Check each line of the entries below for the word "days", and copy the lines that have it.

**DATA TO EXAMINE:**
# # # # #

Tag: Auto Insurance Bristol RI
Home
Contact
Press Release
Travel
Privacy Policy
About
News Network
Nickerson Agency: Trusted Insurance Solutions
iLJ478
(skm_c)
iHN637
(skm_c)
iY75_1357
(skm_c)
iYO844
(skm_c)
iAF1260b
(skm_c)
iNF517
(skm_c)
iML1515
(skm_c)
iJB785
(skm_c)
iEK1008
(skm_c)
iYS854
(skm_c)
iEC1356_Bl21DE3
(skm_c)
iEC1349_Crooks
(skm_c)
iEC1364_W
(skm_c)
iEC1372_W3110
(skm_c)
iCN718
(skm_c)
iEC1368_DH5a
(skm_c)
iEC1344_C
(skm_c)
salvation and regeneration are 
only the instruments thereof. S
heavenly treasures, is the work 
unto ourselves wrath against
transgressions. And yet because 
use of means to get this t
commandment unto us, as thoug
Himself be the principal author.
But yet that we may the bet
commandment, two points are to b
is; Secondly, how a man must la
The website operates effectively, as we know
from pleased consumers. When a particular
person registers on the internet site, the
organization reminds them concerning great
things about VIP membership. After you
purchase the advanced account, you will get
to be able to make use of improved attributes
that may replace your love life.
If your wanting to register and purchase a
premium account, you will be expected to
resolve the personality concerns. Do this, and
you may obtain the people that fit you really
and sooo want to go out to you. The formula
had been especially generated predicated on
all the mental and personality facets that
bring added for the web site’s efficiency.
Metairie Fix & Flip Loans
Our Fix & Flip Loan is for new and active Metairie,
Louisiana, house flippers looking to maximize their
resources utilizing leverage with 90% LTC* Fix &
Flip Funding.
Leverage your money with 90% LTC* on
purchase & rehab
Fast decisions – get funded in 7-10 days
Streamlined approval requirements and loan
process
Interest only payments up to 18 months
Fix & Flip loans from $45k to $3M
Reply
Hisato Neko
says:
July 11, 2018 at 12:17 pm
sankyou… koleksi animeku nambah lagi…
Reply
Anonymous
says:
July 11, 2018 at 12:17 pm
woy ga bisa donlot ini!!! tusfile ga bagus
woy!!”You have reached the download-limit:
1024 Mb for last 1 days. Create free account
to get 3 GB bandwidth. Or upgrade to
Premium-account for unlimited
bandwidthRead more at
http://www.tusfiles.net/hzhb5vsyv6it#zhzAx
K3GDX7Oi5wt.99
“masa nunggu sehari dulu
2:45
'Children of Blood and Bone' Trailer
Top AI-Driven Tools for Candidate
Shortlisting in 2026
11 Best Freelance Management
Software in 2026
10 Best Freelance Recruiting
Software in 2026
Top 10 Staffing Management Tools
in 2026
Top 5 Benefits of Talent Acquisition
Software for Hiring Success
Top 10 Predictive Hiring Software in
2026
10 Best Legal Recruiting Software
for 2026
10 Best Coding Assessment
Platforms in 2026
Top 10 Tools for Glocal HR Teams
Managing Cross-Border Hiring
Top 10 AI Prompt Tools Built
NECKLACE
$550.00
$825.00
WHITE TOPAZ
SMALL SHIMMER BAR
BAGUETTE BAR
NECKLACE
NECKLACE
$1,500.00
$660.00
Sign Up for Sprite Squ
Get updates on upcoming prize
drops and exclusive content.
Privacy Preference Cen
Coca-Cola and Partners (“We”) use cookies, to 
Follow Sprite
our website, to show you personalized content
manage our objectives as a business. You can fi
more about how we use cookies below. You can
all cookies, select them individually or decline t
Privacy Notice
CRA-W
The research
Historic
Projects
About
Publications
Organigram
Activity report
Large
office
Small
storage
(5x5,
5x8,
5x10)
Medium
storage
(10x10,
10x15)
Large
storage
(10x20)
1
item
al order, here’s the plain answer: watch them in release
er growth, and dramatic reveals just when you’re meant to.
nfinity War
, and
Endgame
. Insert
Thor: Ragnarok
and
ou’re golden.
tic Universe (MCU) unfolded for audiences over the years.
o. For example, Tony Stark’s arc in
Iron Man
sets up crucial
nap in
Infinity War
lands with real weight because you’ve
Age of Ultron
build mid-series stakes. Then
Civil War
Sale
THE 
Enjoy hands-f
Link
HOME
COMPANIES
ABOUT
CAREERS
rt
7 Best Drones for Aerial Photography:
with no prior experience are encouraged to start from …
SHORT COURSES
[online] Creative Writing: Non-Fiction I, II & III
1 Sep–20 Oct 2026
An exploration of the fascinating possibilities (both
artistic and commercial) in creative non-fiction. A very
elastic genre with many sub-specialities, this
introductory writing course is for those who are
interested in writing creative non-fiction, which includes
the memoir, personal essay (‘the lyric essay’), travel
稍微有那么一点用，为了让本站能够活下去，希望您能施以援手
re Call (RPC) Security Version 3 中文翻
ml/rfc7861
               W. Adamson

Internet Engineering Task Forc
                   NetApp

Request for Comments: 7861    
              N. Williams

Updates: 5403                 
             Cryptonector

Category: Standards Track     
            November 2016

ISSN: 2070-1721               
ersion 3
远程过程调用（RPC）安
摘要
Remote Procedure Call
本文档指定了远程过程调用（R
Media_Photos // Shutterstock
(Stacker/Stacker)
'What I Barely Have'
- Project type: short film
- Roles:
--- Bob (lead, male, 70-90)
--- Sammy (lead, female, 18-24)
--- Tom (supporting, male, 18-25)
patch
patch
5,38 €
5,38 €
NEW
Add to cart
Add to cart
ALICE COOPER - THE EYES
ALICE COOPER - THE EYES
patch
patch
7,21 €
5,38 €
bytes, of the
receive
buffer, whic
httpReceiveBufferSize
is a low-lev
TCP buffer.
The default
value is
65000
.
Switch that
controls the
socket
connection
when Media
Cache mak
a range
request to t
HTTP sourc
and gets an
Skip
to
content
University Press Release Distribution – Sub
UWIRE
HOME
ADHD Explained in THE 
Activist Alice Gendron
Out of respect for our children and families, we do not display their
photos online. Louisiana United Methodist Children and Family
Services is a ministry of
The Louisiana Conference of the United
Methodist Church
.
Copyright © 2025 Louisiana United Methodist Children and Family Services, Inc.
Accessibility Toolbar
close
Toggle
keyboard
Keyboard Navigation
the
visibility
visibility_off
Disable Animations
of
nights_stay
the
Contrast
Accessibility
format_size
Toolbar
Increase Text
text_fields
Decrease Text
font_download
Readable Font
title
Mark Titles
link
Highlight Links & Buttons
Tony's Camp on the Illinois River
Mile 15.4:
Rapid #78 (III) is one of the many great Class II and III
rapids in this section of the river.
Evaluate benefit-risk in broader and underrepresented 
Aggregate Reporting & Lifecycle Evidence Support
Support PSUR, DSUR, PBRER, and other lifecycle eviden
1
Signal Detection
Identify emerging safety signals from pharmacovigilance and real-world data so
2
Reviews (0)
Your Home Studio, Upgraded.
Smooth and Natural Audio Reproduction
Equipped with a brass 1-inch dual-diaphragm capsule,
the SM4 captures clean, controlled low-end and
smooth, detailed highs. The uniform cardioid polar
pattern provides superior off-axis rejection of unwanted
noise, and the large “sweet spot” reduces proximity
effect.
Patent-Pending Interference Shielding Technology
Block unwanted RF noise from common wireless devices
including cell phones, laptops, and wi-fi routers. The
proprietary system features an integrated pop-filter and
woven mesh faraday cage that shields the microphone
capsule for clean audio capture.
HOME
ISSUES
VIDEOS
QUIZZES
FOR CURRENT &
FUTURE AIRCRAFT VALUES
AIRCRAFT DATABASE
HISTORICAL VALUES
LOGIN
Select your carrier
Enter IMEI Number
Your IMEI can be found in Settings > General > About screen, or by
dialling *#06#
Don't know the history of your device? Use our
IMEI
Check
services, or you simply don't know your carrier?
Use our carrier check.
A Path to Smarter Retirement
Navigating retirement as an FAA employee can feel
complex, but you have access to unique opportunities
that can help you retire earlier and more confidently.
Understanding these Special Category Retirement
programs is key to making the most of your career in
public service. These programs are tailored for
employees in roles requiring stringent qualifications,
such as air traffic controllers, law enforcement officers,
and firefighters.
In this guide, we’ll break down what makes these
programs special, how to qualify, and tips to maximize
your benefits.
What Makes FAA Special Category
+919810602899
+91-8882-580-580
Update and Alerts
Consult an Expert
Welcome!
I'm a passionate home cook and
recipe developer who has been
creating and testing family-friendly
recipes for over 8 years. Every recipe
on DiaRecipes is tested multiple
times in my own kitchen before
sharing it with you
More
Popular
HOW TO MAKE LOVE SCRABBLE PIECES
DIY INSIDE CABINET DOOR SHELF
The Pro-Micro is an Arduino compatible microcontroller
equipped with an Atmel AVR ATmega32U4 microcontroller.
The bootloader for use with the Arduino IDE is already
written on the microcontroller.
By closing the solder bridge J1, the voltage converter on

# # # # #

**RESULT BELOW:**
Fast decisions – get funded in 7-10 days
1024 Mb for last 1 days. Create free account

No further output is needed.